- **Task**: Below this line is the material. Write out only its lines from the one containing "Laki-Laki, Bidang Anggaran Aceh: none -> 10" through the one containing "Perempuan, Bidang Anggaran Aceh: none -> 4", both kept, exactly.

- **Data for this task**:
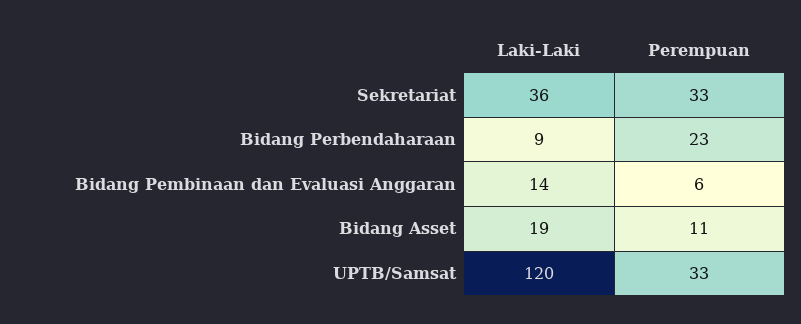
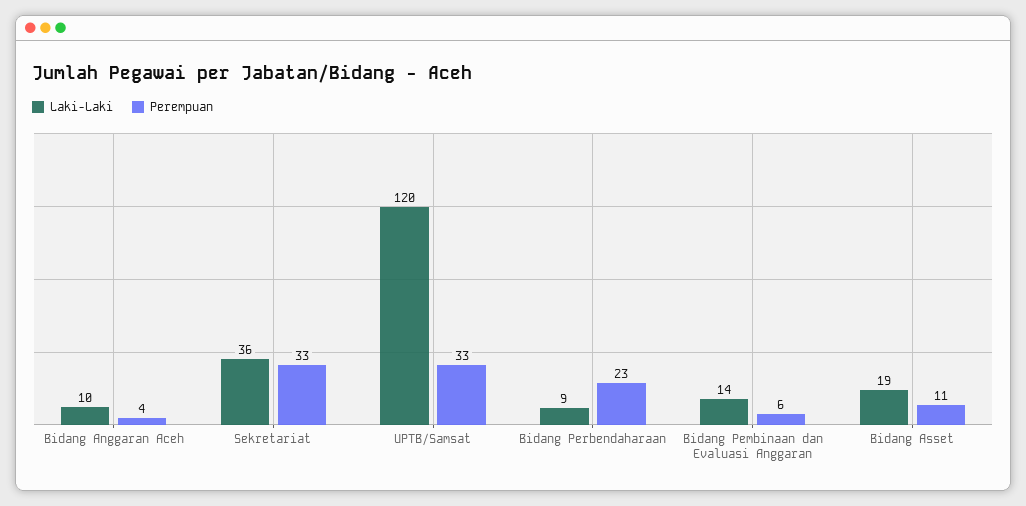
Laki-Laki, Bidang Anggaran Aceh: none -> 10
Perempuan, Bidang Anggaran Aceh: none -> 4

---

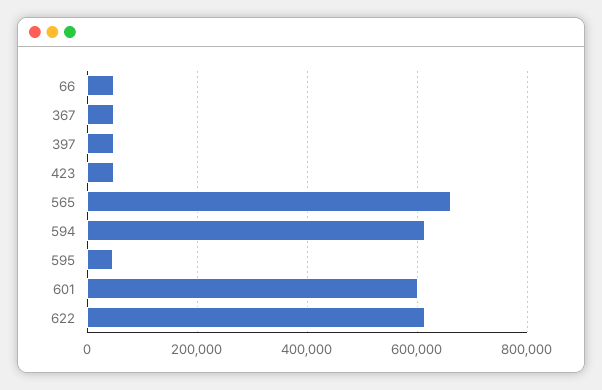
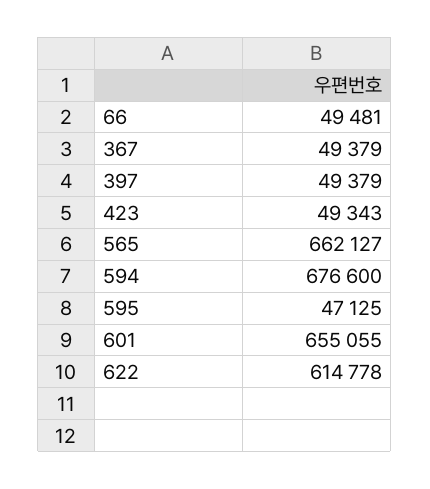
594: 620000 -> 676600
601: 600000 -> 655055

--

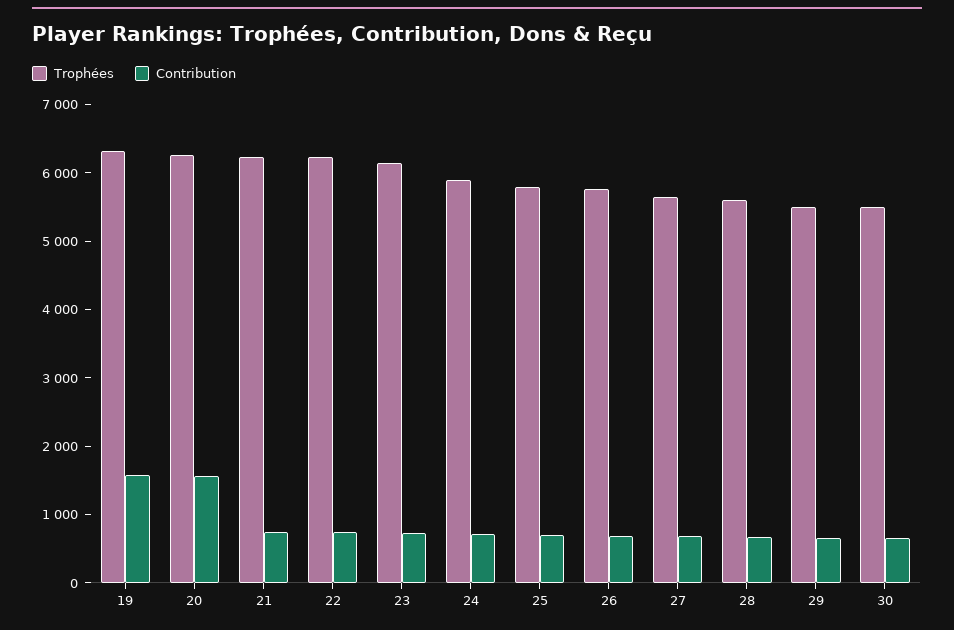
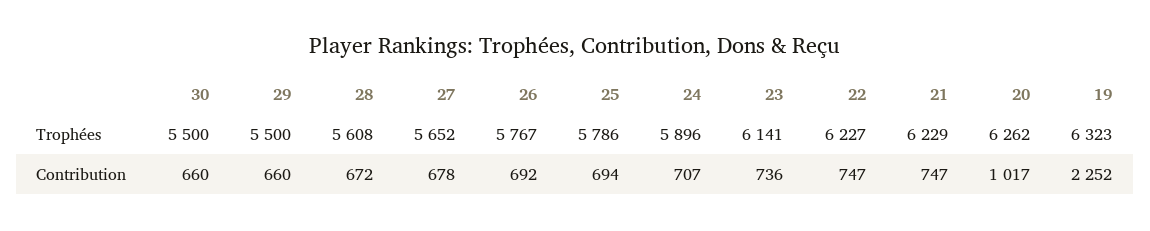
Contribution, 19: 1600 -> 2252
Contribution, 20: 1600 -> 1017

- **Answer to this task**:
Laki-Laki, Bidang Anggaran Aceh: none -> 10
Perempuan, Bidang Anggaran Aceh: none -> 4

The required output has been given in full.